Residents of Hotoro in Kano State are voicing their growing frustration with local and state leaders over the deplorable condition of a key road in their community. In interviews with Nigerian Tracker, the residents expressed deep dissatisfaction and issued a warning that they may withhold their votes in the 2027 elections if their concerns continue to be ignored.

Shehu Usman, a long-time resident of Hotoro, articulated the sentiments of many in the area. “Our area is a vote bank, not just in Nassarawa Local Government but across the whole of Kano State,” Usman said. “Yet, the road is no longer passable in both the rainy and dry seasons, and those we elected—from the Governor to the Chairman and even the legislators—seem not to care about the deplorable state of this road.

The road in question, which remains untarred, stretches from the Ring Road around Nur Petroleum Junction, passes through Hotoro Primary and Secondary Schools, and ends at the Hotoro Police Division. The poor state of the road has been a long-standing issue, but despite repeated complaints, nothing has been done to address it.

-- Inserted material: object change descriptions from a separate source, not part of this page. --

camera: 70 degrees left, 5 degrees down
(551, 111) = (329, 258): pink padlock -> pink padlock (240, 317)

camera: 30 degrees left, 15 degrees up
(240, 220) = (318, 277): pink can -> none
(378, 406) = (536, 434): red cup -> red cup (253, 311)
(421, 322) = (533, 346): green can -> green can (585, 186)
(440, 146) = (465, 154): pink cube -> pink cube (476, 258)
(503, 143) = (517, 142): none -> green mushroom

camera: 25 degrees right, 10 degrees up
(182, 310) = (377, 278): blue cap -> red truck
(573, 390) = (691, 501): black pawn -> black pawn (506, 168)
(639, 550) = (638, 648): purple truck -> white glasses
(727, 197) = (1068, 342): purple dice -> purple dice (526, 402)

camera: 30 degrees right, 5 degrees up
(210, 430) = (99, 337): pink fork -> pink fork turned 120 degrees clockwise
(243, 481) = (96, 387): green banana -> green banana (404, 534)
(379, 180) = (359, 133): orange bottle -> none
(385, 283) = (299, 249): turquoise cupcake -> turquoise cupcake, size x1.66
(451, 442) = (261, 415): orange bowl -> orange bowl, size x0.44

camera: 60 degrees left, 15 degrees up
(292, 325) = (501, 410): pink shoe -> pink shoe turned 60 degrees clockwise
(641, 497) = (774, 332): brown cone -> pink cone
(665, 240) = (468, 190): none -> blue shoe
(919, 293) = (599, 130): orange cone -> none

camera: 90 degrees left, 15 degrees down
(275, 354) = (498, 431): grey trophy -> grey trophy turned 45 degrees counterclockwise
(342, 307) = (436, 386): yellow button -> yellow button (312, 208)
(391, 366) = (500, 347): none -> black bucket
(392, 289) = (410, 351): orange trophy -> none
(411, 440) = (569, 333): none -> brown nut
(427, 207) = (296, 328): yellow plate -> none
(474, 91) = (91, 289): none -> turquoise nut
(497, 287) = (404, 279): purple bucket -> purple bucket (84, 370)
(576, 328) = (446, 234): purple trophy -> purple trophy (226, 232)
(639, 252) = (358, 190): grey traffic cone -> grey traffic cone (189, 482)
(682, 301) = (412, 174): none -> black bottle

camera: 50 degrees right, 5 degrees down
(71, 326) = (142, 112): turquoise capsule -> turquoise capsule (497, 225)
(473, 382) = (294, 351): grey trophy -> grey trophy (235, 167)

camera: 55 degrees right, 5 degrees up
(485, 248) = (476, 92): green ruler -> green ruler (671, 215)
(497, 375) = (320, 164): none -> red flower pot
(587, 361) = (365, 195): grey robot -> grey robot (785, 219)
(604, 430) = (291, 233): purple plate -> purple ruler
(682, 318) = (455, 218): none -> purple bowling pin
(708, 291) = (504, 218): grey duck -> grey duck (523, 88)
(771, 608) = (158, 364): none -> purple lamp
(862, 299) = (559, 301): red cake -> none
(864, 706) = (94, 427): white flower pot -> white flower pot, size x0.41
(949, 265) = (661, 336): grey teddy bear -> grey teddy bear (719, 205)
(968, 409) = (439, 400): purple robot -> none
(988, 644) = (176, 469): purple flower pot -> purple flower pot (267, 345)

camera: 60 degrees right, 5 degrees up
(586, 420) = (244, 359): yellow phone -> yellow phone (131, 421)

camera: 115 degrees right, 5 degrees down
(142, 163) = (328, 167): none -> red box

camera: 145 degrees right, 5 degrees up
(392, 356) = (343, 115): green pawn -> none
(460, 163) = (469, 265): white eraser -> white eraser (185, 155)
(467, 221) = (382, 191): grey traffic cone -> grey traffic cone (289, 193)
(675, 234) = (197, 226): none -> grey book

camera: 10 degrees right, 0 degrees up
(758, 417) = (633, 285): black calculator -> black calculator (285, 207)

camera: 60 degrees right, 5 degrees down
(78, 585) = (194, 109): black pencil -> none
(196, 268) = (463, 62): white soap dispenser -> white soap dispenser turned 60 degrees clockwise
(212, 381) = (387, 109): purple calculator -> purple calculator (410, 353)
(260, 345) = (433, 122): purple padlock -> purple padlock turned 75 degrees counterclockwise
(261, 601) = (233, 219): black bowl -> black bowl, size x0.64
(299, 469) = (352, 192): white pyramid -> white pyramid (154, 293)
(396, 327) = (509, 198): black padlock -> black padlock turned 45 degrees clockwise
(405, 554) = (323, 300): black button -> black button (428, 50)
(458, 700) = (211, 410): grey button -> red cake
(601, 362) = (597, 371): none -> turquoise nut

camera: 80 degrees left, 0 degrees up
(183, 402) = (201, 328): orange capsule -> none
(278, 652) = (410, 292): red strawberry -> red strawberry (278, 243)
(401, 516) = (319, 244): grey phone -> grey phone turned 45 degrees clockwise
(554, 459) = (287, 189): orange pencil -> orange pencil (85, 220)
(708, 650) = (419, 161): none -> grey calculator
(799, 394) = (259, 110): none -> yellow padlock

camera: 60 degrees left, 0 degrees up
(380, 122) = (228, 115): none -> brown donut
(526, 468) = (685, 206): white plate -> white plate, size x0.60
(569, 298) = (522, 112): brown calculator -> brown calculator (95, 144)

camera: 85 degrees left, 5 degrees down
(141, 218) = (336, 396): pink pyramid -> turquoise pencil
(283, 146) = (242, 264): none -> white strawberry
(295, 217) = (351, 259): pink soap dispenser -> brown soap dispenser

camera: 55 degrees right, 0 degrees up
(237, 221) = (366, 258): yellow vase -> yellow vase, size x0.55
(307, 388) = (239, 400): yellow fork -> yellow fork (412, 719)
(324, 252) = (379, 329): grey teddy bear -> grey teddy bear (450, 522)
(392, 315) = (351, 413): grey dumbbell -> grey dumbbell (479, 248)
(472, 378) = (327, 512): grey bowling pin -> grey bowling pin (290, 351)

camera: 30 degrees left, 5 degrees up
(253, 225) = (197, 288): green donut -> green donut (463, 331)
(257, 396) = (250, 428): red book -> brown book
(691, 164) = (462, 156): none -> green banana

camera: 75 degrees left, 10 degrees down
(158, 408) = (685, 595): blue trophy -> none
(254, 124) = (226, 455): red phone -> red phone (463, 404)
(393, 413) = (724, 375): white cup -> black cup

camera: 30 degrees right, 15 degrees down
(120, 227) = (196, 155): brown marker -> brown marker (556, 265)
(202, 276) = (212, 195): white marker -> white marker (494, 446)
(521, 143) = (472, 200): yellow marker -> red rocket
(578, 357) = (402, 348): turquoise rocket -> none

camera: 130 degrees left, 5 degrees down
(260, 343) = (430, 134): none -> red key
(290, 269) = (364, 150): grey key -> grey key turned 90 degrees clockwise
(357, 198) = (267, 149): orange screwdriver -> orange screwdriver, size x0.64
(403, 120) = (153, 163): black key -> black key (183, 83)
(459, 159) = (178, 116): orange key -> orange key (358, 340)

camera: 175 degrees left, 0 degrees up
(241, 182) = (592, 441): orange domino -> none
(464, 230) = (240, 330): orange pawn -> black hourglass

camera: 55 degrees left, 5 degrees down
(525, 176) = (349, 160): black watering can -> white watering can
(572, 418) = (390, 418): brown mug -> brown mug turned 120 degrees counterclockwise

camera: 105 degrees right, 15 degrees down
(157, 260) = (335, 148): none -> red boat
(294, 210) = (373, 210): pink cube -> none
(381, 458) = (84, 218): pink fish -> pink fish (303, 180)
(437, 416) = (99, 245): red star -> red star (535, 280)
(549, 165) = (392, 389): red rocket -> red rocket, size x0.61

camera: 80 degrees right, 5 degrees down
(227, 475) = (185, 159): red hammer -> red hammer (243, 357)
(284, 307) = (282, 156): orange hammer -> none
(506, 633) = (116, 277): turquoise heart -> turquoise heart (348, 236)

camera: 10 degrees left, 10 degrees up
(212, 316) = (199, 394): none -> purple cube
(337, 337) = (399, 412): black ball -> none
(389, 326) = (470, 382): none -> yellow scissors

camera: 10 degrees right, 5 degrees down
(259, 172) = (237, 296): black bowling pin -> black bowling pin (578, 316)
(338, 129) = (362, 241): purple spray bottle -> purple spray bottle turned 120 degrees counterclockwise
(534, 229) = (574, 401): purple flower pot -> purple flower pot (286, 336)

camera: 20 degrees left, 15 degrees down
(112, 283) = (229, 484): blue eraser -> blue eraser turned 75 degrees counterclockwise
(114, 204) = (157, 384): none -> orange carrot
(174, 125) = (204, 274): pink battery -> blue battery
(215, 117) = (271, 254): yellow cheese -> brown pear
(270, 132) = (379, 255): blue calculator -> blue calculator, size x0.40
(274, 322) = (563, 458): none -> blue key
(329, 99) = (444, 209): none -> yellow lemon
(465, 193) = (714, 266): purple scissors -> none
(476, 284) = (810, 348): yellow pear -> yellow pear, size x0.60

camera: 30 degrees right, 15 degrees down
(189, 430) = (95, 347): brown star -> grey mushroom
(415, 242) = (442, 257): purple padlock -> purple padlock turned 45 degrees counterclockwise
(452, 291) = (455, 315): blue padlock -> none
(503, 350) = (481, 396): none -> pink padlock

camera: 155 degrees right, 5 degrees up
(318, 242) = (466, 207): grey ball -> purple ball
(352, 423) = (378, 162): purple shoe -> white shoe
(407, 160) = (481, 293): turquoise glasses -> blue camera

Iliya Musa, another concerned resident, lamented that politicians only seem to care about the community during election season. “During election season, politicians flock to our area, making promises and shaking hands. But once they are in office, they turn a deaf ear to our problems,” Musa said. “This road could easily be constructed, but our leaders have ignored us, and now, it feels like the area is turning into a slum.”

As 2027 approaches, the residents of Hotoro are making it clear that their votes will not be taken for granted. If their elected leaders fail to address the worsening conditions in the community, they may face a harsh electoral backlash from a constituency that has had enough of broken promises.